12 June 2008

Ur-Story


Speaking of doleful countenances... I took a brief retreat to the North Carolina mountains earlier this week, and read a frustratingly opaque essay by William H. Gass—my favorite knight-errant critic: "The Nature of Narrative and Its Philosophical Implications" in his Tests of Time (a book I've referred to before). I often turn to Gass for inspiration or for a spur to further reflection. The clarity of his style is legendary. This essay, however, left me scratching my head—as I was banging it against the wall.

His opening was tantalizing, proposing a distinction I have sought to articulate in my blogland commentary correspondences with the prodigious Nigel Beale [hope you're self-googling] and in my exegesis of James Wood's eloquent, though oddly self-limited, How Fiction Works:
"Stories are things that get told. They can exist outside of any particular medium or any particular method of narration. ...

To begin with, stories break up the natural continuum of life into events. Next, stories arrange these segments in a temporal sequence, in order to suggest that whatever ahappens earlier is responsible for what happens later. ...In stories, all events tend to be given the same weight or value... .

The linear movement always has an aim...and when the story has a happy ending, aim and outcome are the same. ...

In stories, there are agents and actions; there are patterns; there is direction; most of all, there is meaning. Even when the consequences are tragic, there is a point; there is a message, a moral, a teaching. And that is a consolation. It is consoling to believe that our lives have a shape, a purpose and direction; that the white hats and black hats have appropriate heads beneath them, and are borne about by bodies with the right souls inside; that there are historical entities, called events, which we can understand, periods which have cohesion and personalities all their own, causes we can espouse or oppose, forces we can employ, and so on.

Stories have to have a certain size. An arrow, to boast of flight, must fly awhile.

But should we believe in the story's simple determinism, in its naive teleology, its easy judgments, its facile divisions of time, its Chutes and Ladders structure? especially when stories are morally devious.
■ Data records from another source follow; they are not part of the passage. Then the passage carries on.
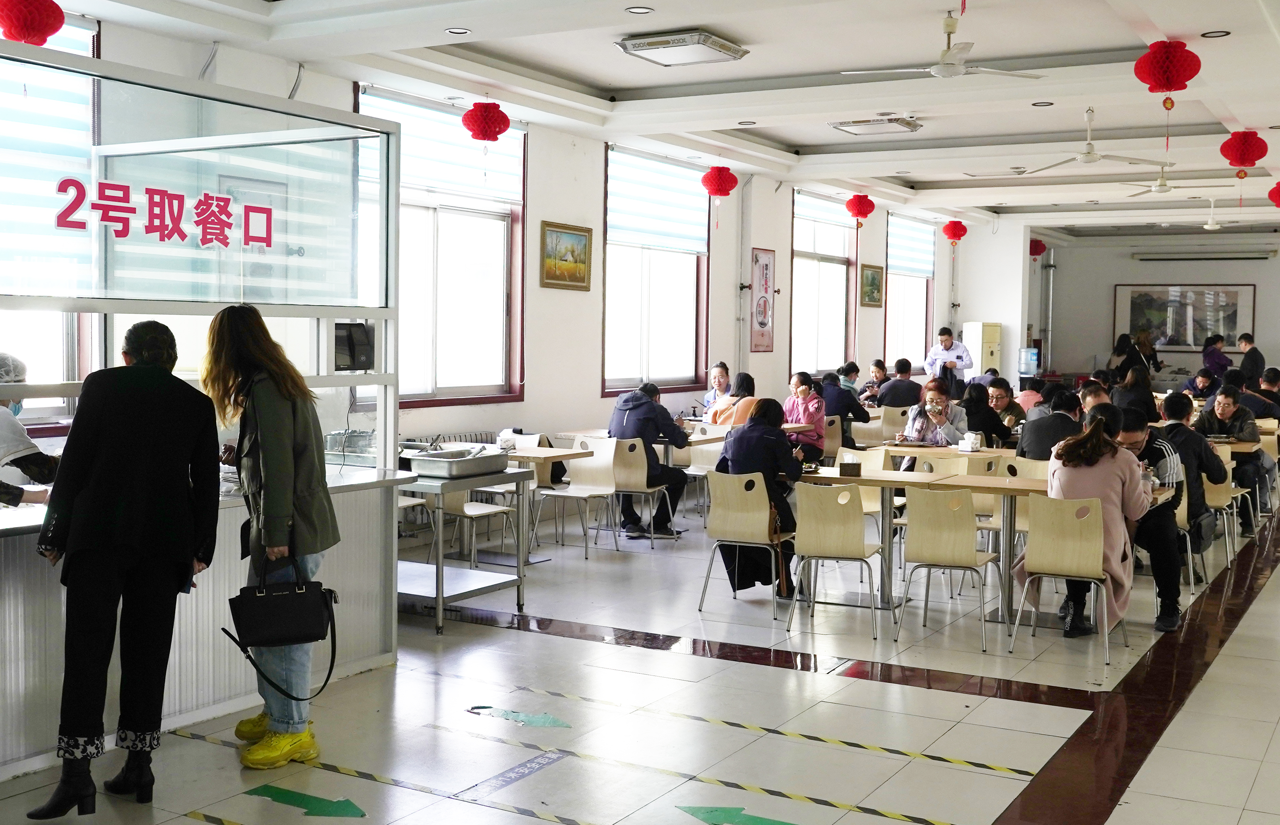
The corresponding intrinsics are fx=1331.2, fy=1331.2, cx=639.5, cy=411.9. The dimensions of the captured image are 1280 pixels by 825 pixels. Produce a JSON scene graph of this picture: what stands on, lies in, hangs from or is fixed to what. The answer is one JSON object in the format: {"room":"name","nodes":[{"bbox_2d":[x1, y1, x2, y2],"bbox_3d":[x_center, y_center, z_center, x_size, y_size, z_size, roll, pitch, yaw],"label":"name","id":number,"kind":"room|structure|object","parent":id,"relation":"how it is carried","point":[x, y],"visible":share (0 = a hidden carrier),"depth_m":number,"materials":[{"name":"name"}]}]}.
{"room":"restaurant","nodes":[
{"label":"restaurant","id":0,"kind":"room"},
{"bbox_2d":[9,7,970,519],"bbox_3d":[-0.628,-0.880,11.223,0.254,3.593,18.184,3,4,30],"label":"left wall","id":1,"kind":"structure","parent":0,"point":[537,288],"depth_m":11.27,"materials":[{"name":"white paint"}]},
{"bbox_2d":[0,7,104,431],"bbox_3d":[-3.341,-0.915,6.311,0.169,2.201,1.808,3,4,30],"label":"window","id":2,"kind":"structure","parent":1,"relation":"in","point":[65,357],"depth_m":6.81,"materials":[{"name":"glass"}]},
{"bbox_2d":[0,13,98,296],"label":"window blind","id":3,"kind":"object","parent":2,"relation":"attached to","point":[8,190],"visible":0.65,"depth_m":6.59,"materials":[{"name":"white fabric"}]},
{"bbox_2d":[356,86,526,405],"bbox_3d":[-1.494,-1.145,9.842,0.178,2.272,1.960,3,4,30],"label":"window","id":4,"kind":"structure","parent":1,"relation":"in","point":[520,280],"depth_m":10.03,"materials":[{"name":"white glass"}]},
{"bbox_2d":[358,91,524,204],"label":"roller blind","id":5,"kind":"object","parent":4,"relation":"attached to","point":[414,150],"visible":0.72,"depth_m":9.99,"materials":[{"name":"white fabric"}]},
{"bbox_2d":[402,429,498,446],"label":"radiator","id":6,"kind":"object","parent":1,"relation":"attached to","point":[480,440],"visible":0.18,"depth_m":10.19,"materials":[{"name":"white metal"}]},
{"bbox_2d":[538,220,592,290],"bbox_3d":[-0.618,-1.289,11.086,0.034,0.529,0.720,3,4,30],"label":"framed picture","id":7,"kind":"object","parent":1,"relation":"attached to","point":[581,278],"visible":0.98,"depth_m":11.07},
{"bbox_2d":[601,147,709,397],"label":"window","id":8,"kind":"structure","parent":1,"relation":"in","point":[663,381],"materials":[{"name":"glass"}]},
{"bbox_2d":[606,148,709,253],"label":"window blind","id":9,"kind":"object","parent":8,"relation":"attached to","point":[683,170],"visible":0.91,"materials":[{"name":"white fabric"}]},
{"bbox_2d":[749,246,775,351],"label":"poster","id":10,"kind":"object","parent":1,"relation":"attached to","point":[767,268],"visible":0.98,"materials":[{"name":"paper"}]},
{"bbox_2d":[790,188,855,376],"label":"window","id":11,"kind":"structure","parent":1,"relation":"in","point":[794,329],"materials":[{"name":"white glass"}]},
{"bbox_2d":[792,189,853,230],"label":"roller blind","id":12,"kind":"object","parent":11,"relation":"attached to","point":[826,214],"visible":0.79,"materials":[{"name":"white fabric"}]},
{"bbox_2d":[859,262,883,306],"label":"picture","id":13,"kind":"object","parent":1,"relation":"attached to","point":[875,286],"visible":0.99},
{"bbox_2d":[885,211,935,369],"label":"window","id":14,"kind":"structure","parent":1,"relation":"in","point":[895,271],"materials":[{"name":"white glass"}]},
{"bbox_2d":[887,214,936,277],"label":"window blind","id":15,"kind":"object","parent":14,"relation":"attached to","point":[927,254],"visible":0.8,"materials":[{"name":"white fabric"}]},
{"bbox_2d":[0,478,1279,824],"bbox_3d":[2.796,1.159,8.376,6.580,0.126,18.944,3,4,30],"label":"floor","id":16,"kind":"structure","parent":0,"point":[1244,818],"depth_m":5.48,"materials":[{"name":"tile"}]},
{"bbox_2d":[0,352,58,508],"bbox_3d":[-2.527,0.448,5.030,0.637,1.319,0.692,4,5,43],"label":"person","id":17,"kind":"object","parent":16,"relation":"on","point":[13,448],"visible":0.48,"depth_m":4.99},
{"bbox_2d":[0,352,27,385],"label":"hair net","id":18,"kind":"object","parent":17,"relation":"on","point":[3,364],"visible":0.68,"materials":[{"name":"white"}]},
{"bbox_2d":[26,316,219,814],"bbox_3d":[-1.691,0.505,4.388,0.496,1.525,0.704,1,3,9],"label":"woman","id":19,"kind":"object","parent":16,"relation":"on","point":[124,467],"visible":0.99,"depth_m":4.25},
{"bbox_2d":[0,34,403,782],"bbox_3d":[-2.473,-0.006,5.178,1.650,2.528,3.076,3,4,30],"label":"booth","id":20,"kind":"object","parent":16,"relation":"on","point":[389,649],"visible":0.81,"depth_m":5.57,"materials":[{"name":"glass"}]},
{"bbox_2d":[53,174,276,249],"bbox_3d":[-1.882,-0.803,5.328,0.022,0.201,1.065,3,4,30],"label":"lettering sign","id":21,"kind":"object","parent":20,"relation":"attached to","point":[226,244],"visible":0.97,"depth_m":5.33,"materials":[{"name":"red plastic"}]},
{"bbox_2d":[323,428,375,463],"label":"metal container","id":22,"kind":"object","parent":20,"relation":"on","point":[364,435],"visible":0.7,"depth_m":6.45,"materials":[{"name":"metal"}]},
{"bbox_2d":[331,320,374,371],"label":"card reader terminal","id":23,"kind":"object","parent":20,"relation":"in","point":[357,325],"visible":0.72,"depth_m":6.19,"materials":[{"name":"black plastic"}]},
{"bbox_2d":[202,302,337,770],"bbox_3d":[-1.360,0.451,4.845,0.485,1.592,0.634,-1,4,-30],"label":"woman","id":24,"kind":"object","parent":16,"relation":"on","point":[263,433],"visible":0.87,"depth_m":4.71},
{"bbox_2d":[220,555,341,705],"bbox_3d":[-1.255,0.745,4.640,0.414,0.475,0.176,0,3,-18],"label":"handbag","id":25,"kind":"object","parent":24,"relation":"in","point":[314,636],"visible":0.98,"depth_m":4.59,"materials":[{"name":"black leather"}]},
{"bbox_2d":[245,782,367,818],"bbox_3d":[-1.097,1.284,4.412,0.483,0.005,0.219,3,4,30],"label":"floor arrow","id":26,"kind":"object","parent":16,"relation":"on","point":[320,801],"visible":0.97,"depth_m":4.39,"materials":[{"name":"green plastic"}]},
{"bbox_2d":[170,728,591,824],"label":"floor tape","id":27,"kind":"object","parent":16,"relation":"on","point":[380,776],"visible":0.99,"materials":[{"name":"plastic"}]},
{"bbox_2d":[395,461,528,632],"bbox_3d":[-1.215,0.711,7.339,0.999,0.793,0.721,3,4,30],"label":"metal table","id":28,"kind":"object","parent":16,"relation":"on","point":[441,560],"visible":0.57,"depth_m":7.08,"materials":[{"name":"silver metal"}]},
{"bbox_2d":[405,446,510,478],"bbox_3d":[-0.989,0.269,7.234,0.385,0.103,0.494,3,4,30],"label":"metal tray","id":29,"kind":"object","parent":28,"relation":"on","point":[421,465],"visible":0.97,"depth_m":7.08,"materials":[{"name":"silver metal"}]},
{"bbox_2d":[425,481,515,568],"bbox_3d":[-1.115,0.651,8.567,0.485,0.822,0.491,3,4,30],"label":"chair","id":30,"kind":"object","parent":16,"relation":"on","point":[465,509],"visible":0.55,"depth_m":8.45,"materials":[{"name":"beige wood"}]},
{"bbox_2d":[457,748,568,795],"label":"floor sticker","id":31,"kind":"object","parent":16,"relation":"on","point":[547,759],"visible":0.96,"depth_m":4.66,"materials":[{"name":"blue plastic"}]},
{"bbox_2d":[466,704,572,727],"bbox_3d":[-0.473,1.237,5.429,0.487,0.006,0.220,3,4,30],"label":"floor arrow","id":32,"kind":"object","parent":16,"relation":"on","point":[544,720],"visible":0.97,"depth_m":5.41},
{"bbox_2d":[440,439,598,559],"bbox_3d":[-0.901,0.634,9.118,0.960,0.730,0.796,3,4,30],"label":"table","id":33,"kind":"object","parent":16,"relation":"on","point":[554,455],"visible":0.57,"depth_m":8.99,"materials":[{"name":"wood"}]},
{"bbox_2d":[533,435,621,555],"bbox_3d":[-0.450,0.602,9.444,0.480,0.803,0.506,3,4,30],"label":"chair","id":34,"kind":"object","parent":16,"relation":"on","point":[586,491],"visible":0.91,"depth_m":9.54,"materials":[{"name":"beige wood"}]},
{"bbox_2d":[602,436,676,546],"bbox_3d":[-0.031,0.585,9.817,0.489,0.788,0.502,3,4,30],"label":"chair","id":35,"kind":"object","parent":16,"relation":"on","point":[646,489],"visible":0.79,"depth_m":9.65,"materials":[{"name":"wood"}]},
{"bbox_2d":[604,380,690,536],"bbox_3d":[0.042,0.354,10.134,0.549,1.112,0.646,-2,4,-35],"label":"man","id":36,"kind":"object","parent":35,"relation":"on","point":[626,425],"visible":0.84,"depth_m":9.97},
{"bbox_2d":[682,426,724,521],"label":"chair","id":37,"kind":"object","parent":16,"relation":"on","point":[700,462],"visible":0.57,"depth_m":10.87,"materials":[{"name":"beige wood"}]},
{"bbox_2d":[701,361,732,417],"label":"person","id":38,"kind":"object","parent":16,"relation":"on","point":[717,369],"visible":0.55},
{"bbox_2d":[705,369,756,426],"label":"woman","id":39,"kind":"object","parent":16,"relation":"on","point":[747,376],"visible":0.49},
{"bbox_2d":[676,804,800,824],"bbox_3d":[0.367,1.310,4.288,0.601,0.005,0.215,3,4,30],"label":"arrow sticker","id":40,"kind":"object","parent":16,"relation":"on","point":[712,811],"visible":0.97,"depth_m":4.32,"materials":[{"name":"green plastic"}]},
{"bbox_2d":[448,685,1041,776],"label":"floor tape","id":41,"kind":"object","parent":16,"relation":"on","point":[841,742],"visible":0.98,"depth_m":5.18,"materials":[{"name":"yellow plastic"}]},
{"bbox_2d":[700,471,795,618],"bbox_3d":[0.640,0.728,7.548,0.491,0.781,0.503,3,4,30],"label":"chair","id":42,"kind":"object","parent":16,"relation":"on","point":[755,514],"visible":0.89,"depth_m":7.41,"materials":[{"name":"wood"}]},
{"bbox_2d":[716,399,802,594],"bbox_3d":[0.731,0.495,7.963,0.538,1.097,0.675,3,4,30],"label":"woman","id":43,"kind":"object","parent":42,"relation":"on","point":[774,460],"visible":0.63,"depth_m":7.80},
{"bbox_2d":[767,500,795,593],"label":"handbag","id":44,"kind":"object","parent":42,"relation":"hanging from","point":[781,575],"visible":0.51,"depth_m":7.39,"materials":[{"name":"brown leather"}]},
{"bbox_2d":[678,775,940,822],"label":"floor tape","id":45,"kind":"object","parent":16,"relation":"on","point":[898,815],"visible":0.97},
{"bbox_2d":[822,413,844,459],"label":"chair","id":46,"kind":"object","parent":16,"relation":"on","point":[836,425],"visible":0.39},
{"bbox_2d":[821,366,870,449],"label":"person","id":47,"kind":"object","parent":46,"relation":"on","point":[846,413],"visible":0.74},
{"bbox_2d":[786,479,882,639],"bbox_3d":[1.069,0.757,7.127,0.474,0.792,0.490,3,4,30],"label":"chair","id":48,"kind":"object","parent":16,"relation":"on","point":[851,550],"visible":0.99,"depth_m":6.98,"materials":[{"name":"wood"}]},
{"bbox_2d":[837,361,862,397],"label":"person","id":49,"kind":"object","parent":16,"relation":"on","point":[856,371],"visible":0.43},
{"bbox_2d":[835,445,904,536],"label":"chair","id":50,"kind":"object","parent":16,"relation":"on","point":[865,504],"visible":0.34,"depth_m":8.96,"materials":[{"name":"wood"}]},
{"bbox_2d":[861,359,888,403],"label":"person","id":51,"kind":"object","parent":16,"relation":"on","point":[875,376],"visible":0.57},
{"bbox_2d":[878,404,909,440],"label":"chair","id":52,"kind":"object","parent":16,"relation":"on","point":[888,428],"visible":0.6,"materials":[{"name":"beige wood"}]},
{"bbox_2d":[898,376,970,449],"bbox_3d":[2.331,0.301,10.562,0.529,1.070,0.610,1,3,-4],"label":"woman","id":53,"kind":"object","parent":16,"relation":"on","point":[935,388],"visible":0.59,"depth_m":10.50},
{"bbox_2d":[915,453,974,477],"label":"chair","id":54,"kind":"object","parent":16,"relation":"on","point":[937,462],"visible":0.3,"depth_m":9.09,"materials":[{"name":"wood"}]},
{"bbox_2d":[892,483,999,649],"bbox_3d":[1.599,0.769,6.940,0.463,0.795,0.493,3,4,30],"label":"chair","id":55,"kind":"object","parent":16,"relation":"on","point":[962,531],"visible":0.99,"depth_m":6.80,"materials":[{"name":"wood"}]},
{"bbox_2d":[924,326,975,397],"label":"man","id":56,"kind":"object","parent":16,"relation":"on","point":[959,357],"visible":0.79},
{"bbox_2d":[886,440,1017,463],"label":"table","id":57,"kind":"object","parent":16,"relation":"on","point":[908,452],"visible":0.38,"depth_m":9.58,"materials":[{"name":"brown wood"}]},
{"bbox_2d":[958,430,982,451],"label":"tissue box","id":58,"kind":"object","parent":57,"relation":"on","point":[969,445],"visible":0.99,"depth_m":9.34,"materials":[{"name":"white"}]},
{"bbox_2d":[789,462,1157,629],"bbox_3d":[1.866,0.739,7.431,1.777,0.731,0.959,3,4,30],"label":"table","id":59,"kind":"object","parent":16,"relation":"on","point":[965,482],"visible":0.52,"depth_m":7.27,"materials":[{"name":"brown wood"}]},
{"bbox_2d":[838,456,862,476],"bbox_3d":[1.217,0.320,7.708,0.111,0.098,0.103,3,4,30],"label":"tissue box","id":60,"kind":"object","parent":59,"relation":"on","point":[848,467],"visible":1,"depth_m":7.67,"materials":[{"name":"brown"}]},
{"bbox_2d":[961,320,1003,383],"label":"air conditioner","id":61,"kind":"object","parent":16,"relation":"on","point":[979,354],"visible":0.65,"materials":[{"name":"white plastic"}]},
{"bbox_2d":[957,382,1011,448],"bbox_3d":[2.851,0.268,11.119,0.479,0.951,0.535,3,4,30],"label":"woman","id":62,"kind":"object","parent":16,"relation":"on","point":[984,430],"visible":0.66,"depth_m":10.95},
{"bbox_2d":[983,374,1025,430],"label":"man","id":63,"kind":"object","parent":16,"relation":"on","point":[994,386],"visible":0.63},
{"bbox_2d":[979,456,1048,547],"bbox_3d":[2.399,0.716,8.314,0.481,0.804,0.491,3,4,30],"label":"chair","id":64,"kind":"object","parent":16,"relation":"on","point":[1016,467],"visible":0.32,"depth_m":8.41,"materials":[{"name":"wood"}]},
{"bbox_2d":[1017,346,1041,376],"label":"water dispenser","id":65,"kind":"object","parent":16,"relation":"on","point":[1029,357],"visible":0.86,"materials":[{"name":"blue plastic"}]},
{"bbox_2d":[1014,387,1084,462],"bbox_3d":[2.853,0.358,8.992,0.544,1.005,0.533,3,4,30],"label":"man","id":66,"kind":"object","parent":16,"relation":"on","point":[1029,428],"visible":0.53,"depth_m":8.85},
{"bbox_2d":[1010,492,1127,666],"bbox_3d":[2.154,0.799,6.659,0.472,0.794,0.502,3,4,30],"label":"chair","id":67,"kind":"object","parent":16,"relation":"on","point":[1105,629],"visible":0.89,"depth_m":6.54,"materials":[{"name":"beige wood"}]},
{"bbox_2d":[1026,403,1154,637],"bbox_3d":[2.390,0.540,6.896,0.556,1.157,0.707,3,4,30],"label":"woman","id":68,"kind":"object","parent":67,"relation":"on","point":[1103,477],"visible":0.66,"depth_m":6.74},
{"bbox_2d":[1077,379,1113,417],"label":"person","id":69,"kind":"object","parent":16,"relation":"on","point":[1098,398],"visible":0.31,"depth_m":10.91},
{"bbox_2d":[1108,331,1149,382],"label":"person","id":70,"kind":"object","parent":16,"relation":"on","point":[1118,347],"visible":0.54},
{"bbox_2d":[1111,364,1155,416],"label":"person","id":71,"kind":"object","parent":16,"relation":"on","point":[1132,393],"visible":0.58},
{"bbox_2d":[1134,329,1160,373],"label":"person","id":72,"kind":"object","parent":16,"relation":"on","point":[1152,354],"visible":0.5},
{"bbox_2d":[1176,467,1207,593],"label":"chair","id":73,"kind":"object","parent":16,"relation":"on","point":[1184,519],"visible":0.28,"depth_m":8.18,"materials":[{"name":"beige wood"}]},
{"bbox_2d":[1180,366,1219,399],"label":"person","id":74,"kind":"object","parent":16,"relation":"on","point":[1204,376],"visible":0.56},
{"bbox_2d":[1201,333,1231,379],"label":"person","id":75,"kind":"object","parent":16,"relation":"on","point":[1209,361],"visible":0.65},
{"bbox_2d":[1202,440,1239,565],"bbox_3d":[3.956,0.655,9.445,0.482,0.801,0.511,3,4,30],"label":"chair","id":76,"kind":"object","parent":16,"relation":"on","point":[1221,497],"visible":0.37,"depth_m":9.29,"materials":[{"name":"beige wood"}]},
{"bbox_2d":[1155,388,1229,579],"bbox_3d":[3.543,0.461,8.625,0.582,1.133,0.614,3,4,30],"label":"man","id":77,"kind":"object","parent":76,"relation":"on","point":[1172,401],"visible":0.58,"depth_m":8.45},
{"bbox_2d":[1194,380,1265,536],"bbox_3d":[4.703,0.391,10.627,0.580,1.137,0.629,3,4,30],"label":"man","id":78,"kind":"object","parent":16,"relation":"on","point":[1219,403],"visible":0.64,"depth_m":10.45},
{"bbox_2d":[1236,332,1264,384],"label":"man","id":79,"kind":"object","parent":16,"relation":"on","point":[1253,357],"visible":0.61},
{"bbox_2d":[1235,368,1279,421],"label":"person","id":80,"kind":"object","parent":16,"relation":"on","point":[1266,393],"visible":0.48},
{"bbox_2d":[36,0,1279,236],"bbox_3d":[2.612,-2.374,9.606,7.045,0.157,18.176,3,4,30],"label":"ceiling","id":81,"kind":"structure","parent":0,"point":[618,72],"depth_m":9.27,"materials":[{"name":"white paint"}]},
{"bbox_2d":[0,0,64,44],"bbox_3d":[-2.774,-1.851,6.030,0.284,0.388,0.285,3,4,30],"label":"red lantern","id":82,"kind":"object","parent":81,"relation":"hanging from","point":[58,11],"visible":0.99,"depth_m":5.95,"materials":[{"name":"red paper"}]},
{"bbox_2d":[444,26,471,35],"bbox_3d":[-1.026,-2.146,7.484,0.150,0.011,0.148,3,4,30],"label":"recessed light","id":83,"kind":"object","parent":81,"relation":"in","point":[458,30],"visible":0.97,"depth_m":7.48,"materials":[{"name":"white"}]},
{"bbox_2d":[460,100,510,142],"bbox_3d":[-1.091,-2.074,9.424,0.328,0.373,0.327,3,4,30],"label":"red lantern","id":84,"kind":"object","parent":81,"relation":"hanging from","point":[480,138],"visible":0.98,"depth_m":9.32,"materials":[{"name":"red paper"}]},
{"bbox_2d":[625,5,653,14],"bbox_3d":[-0.002,-2.096,6.944,0.149,0.012,0.147,3,4,30],"label":"recessed light","id":85,"kind":"object","parent":81,"relation":"in","point":[638,11],"visible":0.97,"depth_m":6.94,"materials":[{"name":"white"}]},
{"bbox_2d":[614,29,749,65],"bbox_3d":[0.251,-2.195,7.994,0.549,0.092,0.613,3,4,30],"label":"ceiling light","id":86,"kind":"object","parent":81,"relation":"attached to","point":[633,47],"visible":0.98,"depth_m":7.88,"materials":[{"name":"white plastic"}]},
{"bbox_2d":[701,165,738,228],"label":"red lantern","id":87,"kind":"object","parent":81,"relation":"hanging from","point":[727,190],"visible":0.98,"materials":[{"name":"red paper"}]},
{"bbox_2d":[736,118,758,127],"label":"recessed light","id":88,"kind":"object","parent":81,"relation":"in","point":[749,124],"visible":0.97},
{"bbox_2d":[845,192,875,223],"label":"red lantern","id":89,"kind":"object","parent":81,"relation":"hanging from","point":[865,199],"visible":0.98,"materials":[{"name":"red paper"}]},
{"bbox_2d":[829,115,922,136],"bbox_3d":[1.901,-2.320,10.686,0.595,0.094,0.503,3,4,30],"label":"ceiling light","id":90,"kind":"object","parent":81,"relation":"attached to","point":[846,126],"visible":0.98,"depth_m":10.56,"materials":[{"name":"white"}]},
{"bbox_2d":[843,7,1043,80],"bbox_3d":[1.692,-2.038,7.423,0.978,0.362,0.962,3,4,30],"label":"ceiling fan","id":91,"kind":"object","parent":81,"relation":"hanging from","point":[955,69],"visible":0.99,"depth_m":7.34,"materials":[{"name":"white metal"}]},
{"bbox_2d":[941,219,967,243],"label":"red lantern","id":92,"kind":"object","parent":81,"relation":"hanging from","point":[950,234],"visible":0.97,"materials":[{"name":"red paper"}]},
{"bbox_2d":[1029,237,1045,257],"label":"red lantern","id":93,"kind":"object","parent":81,"relation":"hanging from","point":[1039,251],"visible":0.74,"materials":[{"name":"red paper"}]},
{"bbox_2d":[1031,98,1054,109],"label":"recessed light","id":94,"kind":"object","parent":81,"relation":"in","point":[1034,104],"visible":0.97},
{"bbox_2d":[1015,107,1173,175],"bbox_3d":[3.378,-2.001,9.944,1.081,0.488,1.077,-2,4,-36],"label":"ceiling fan","id":95,"kind":"object","parent":81,"relation":"hanging from","point":[1093,155],"visible":0.99,"depth_m":9.90,"materials":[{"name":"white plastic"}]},
{"bbox_2d":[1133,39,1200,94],"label":"red lantern","id":96,"kind":"object","parent":81,"relation":"hanging from","point":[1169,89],"visible":0.99,"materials":[{"name":"red paper"}]},
{"bbox_2d":[1118,167,1235,195],"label":"ceiling fan","id":97,"kind":"object","parent":81,"relation":"hanging from","point":[1165,190],"visible":0.97,"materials":[{"name":"white metal"}]},
{"bbox_2d":[1201,29,1229,37],"bbox_3d":[3.135,-2.060,7.243,0.146,0.012,0.143,3,4,30],"label":"recessed light","id":98,"kind":"object","parent":81,"relation":"in","point":[1219,33],"visible":0.96,"depth_m":7.24,"materials":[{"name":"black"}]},
{"bbox_2d":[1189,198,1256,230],"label":"ceiling fan","id":99,"kind":"object","parent":81,"relation":"hanging from","point":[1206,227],"visible":0.98,"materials":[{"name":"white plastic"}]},
{"bbox_2d":[1219,130,1268,169],"bbox_3d":[4.850,-2.115,10.688,0.329,0.351,0.327,3,4,30],"label":"red lantern","id":100,"kind":"object","parent":81,"relation":"hanging from","point":[1259,155],"visible":0.98,"depth_m":10.60,"materials":[{"name":"red paper"}]},
{"bbox_2d":[1267,181,1279,207],"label":"red lantern","id":101,"kind":"object","parent":81,"relation":"hanging from","point":[1276,199],"visible":0.98,"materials":[{"name":"red paper"}]},
{"bbox_2d":[784,370,828,464],"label":"woman","id":102,"kind":"object","parent":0,"point":[801,391],"visible":0.68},
{"bbox_2d":[876,358,921,408],"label":"man","id":103,"kind":"object","parent":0,"point":[900,401],"visible":0.76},
{"bbox_2d":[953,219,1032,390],"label":"pillar","id":104,"kind":"structure","parent":0,"point":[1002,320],"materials":[{"name":"white paint"}]},
{"bbox_2d":[1103,398,1191,631],"bbox_3d":[2.808,0.549,7.447,0.606,1.202,0.600,3,4,30],"label":"man","id":105,"kind":"object","parent":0,"point":[1135,435],"visible":0.55,"depth_m":7.26},
{"bbox_2d":[1016,228,1279,391],"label":"back wall","id":106,"kind":"structure","parent":0,"point":[1261,273],"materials":[{"name":"white paint"}]},
{"bbox_2d":[1114,283,1255,352],"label":"framed picture","id":107,"kind":"object","parent":106,"relation":"attached to","point":[1182,344],"visible":0.86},
{"bbox_2d":[1131,249,1277,261],"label":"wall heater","id":108,"kind":"object","parent":106,"relation":"attached to","point":[1147,258],"visible":0.98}
]}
There opening events are always an excuse, for the real aim of every story is a justification. ...

Stories invent a world which isn't there. Stories are abstract and indifferent to detail. A Story asks for the complicity of its readers, who share its ups and downs and tacitly approve the widkedness it wishes to justify. Histories do mostly the same thing: write up the past in a way that will authorize some present misbehavior. Stories try to keep us naive and trusting. Yes, indeed, they console us. They console us by shielding us from the truth. ...

Fictions, on the other hand, pull flashbacks and other tricks, fill their pages and the stories they pretend to tell with data: descriptions, expositions, conversations, digressions, momologues. There are characters with fictitious psychologies and fabricated pasts. ...

It might be plausible to suppose, as Hilary Putnam does, that if we turn the crank on a certain character, he will project his world on the tabula rasa of our reading, as if the world were an inference and th inference were useful to us in our own... . The data of any fiction, without the style and structure of that fiction, cannot guarantee any kind of real consequences. As soon as a so-called truth is removed from a literary text, as it must be if it is to be of further use, it loses its predictive power. ...

We do tell ourselves stories in order to live. That is just another one of our problems, and one wonders will we ever grow up. But we do not tell ourselves fictions. Fictions are too complicated; often they are nearly as long as life itself. And the good ones are frequently just as puzzling..." (pp. 3-8)
The gist is this: There are no new stories, only new ways of telling them. In the story, action is everything. Fiction gives the action context.

Gass concludes as follows in a section with the Foucaultian entitled 'Reality Has A History':
"narrative forms have always enjoyed a privileged position, as if they were the best mirrors of reality; indeed, the notion of the mirror (though it inverts) is beguilingly isomorphic. But the mind never did march, only its linear logic did; human character neither was built in a day nor let out its contents like a tap to a vat. Correlation replaced necessity, probabiilty certainty; entities were full of elements made of entities, yet entities were exclamations of relation. Death was a destination, not a consummation, and life, though full of purposes, had none, and though everything in life was a sign, life managed, itself, to be meaningless.

Story was a comfort, but if it was thought to be right for the realization of the world, except in the narrowest of cases, it was the comfort of a lie.

Fiction is story's polar opposite, though that does not mean they do not need one another, live in the same sphere, or have no common qualities. Both are cold most of the year." (pp. 26-27)
Gass tells us that "human society is full of narratives, which we set up and follow." The narratives change to meet our circumstances and need, but the story remains the same. But can we unearth the Ur-story around which our multiform narratives flit and flicker like flies on shit? This was the question I meditated on during my long drive down the mountain.